Plans by the Government to make “core British values” a compulsory part of the curriculum will be undermined unless there is recognition that there exists a “British” brand, which needs to be clearly defined and articulated.
Unless we define our British brand in all its elements we will fail to make it effective, and sustainable. Values are an important element of a brand. Our values drive our behaviours and a clearly articulated set of values provides a common script for all of us to live our lives by.
Our identified values perhaps could be along the lines of how we live together as a British community to enjoy physical protection, equality of opportunity, freedom of beliefs, tolerance based on mutual adjustment and respect – not just diversity for the sake of it – democracy, pluralism and social justice.
A brand is, however, also made up of icons: the things we instantly recognise or recall.

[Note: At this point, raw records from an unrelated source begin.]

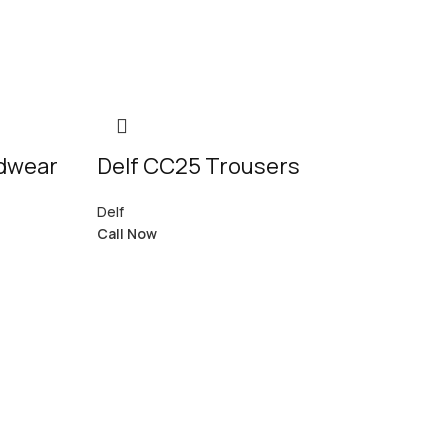
adwear
Delf CC25 Trousers
Delf
Call Now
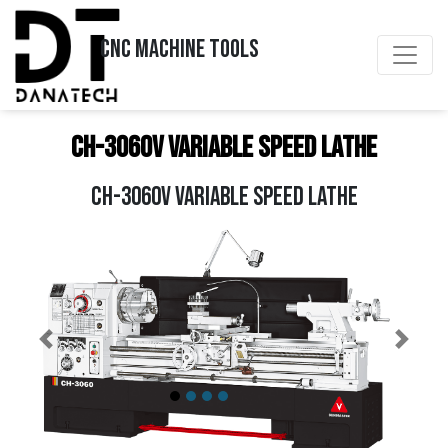
CNC MACHINE TOOLS
CH-3060V Variable Speed Lathe
CH-3060V VARIABLE SPEED LATHE
Previous
Next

Successful brands have powerful icons, which by very mention of their name conjure up a common set of images among key audiences.
For example the British Empire is now seen as politically incorrect in its abuse of human rights etc. By basing any future celebration on our values it will be possible to identify aspects of the British Empire – or any other historic event – which we can actually celebrate if they are relevant to confirming our current day values.
Studying and celebrating our core values could be a brilliant tool for uniting subscribers to the British brand, to help build better social cohesion, and a new common purpose to create a better future for us all.
I hope for the Government the idea of teaching core values is as successful as Agincourt, El Alamein, the Falklands, Shakespeare, the Kaiser Chiefs and chicken tikka masala.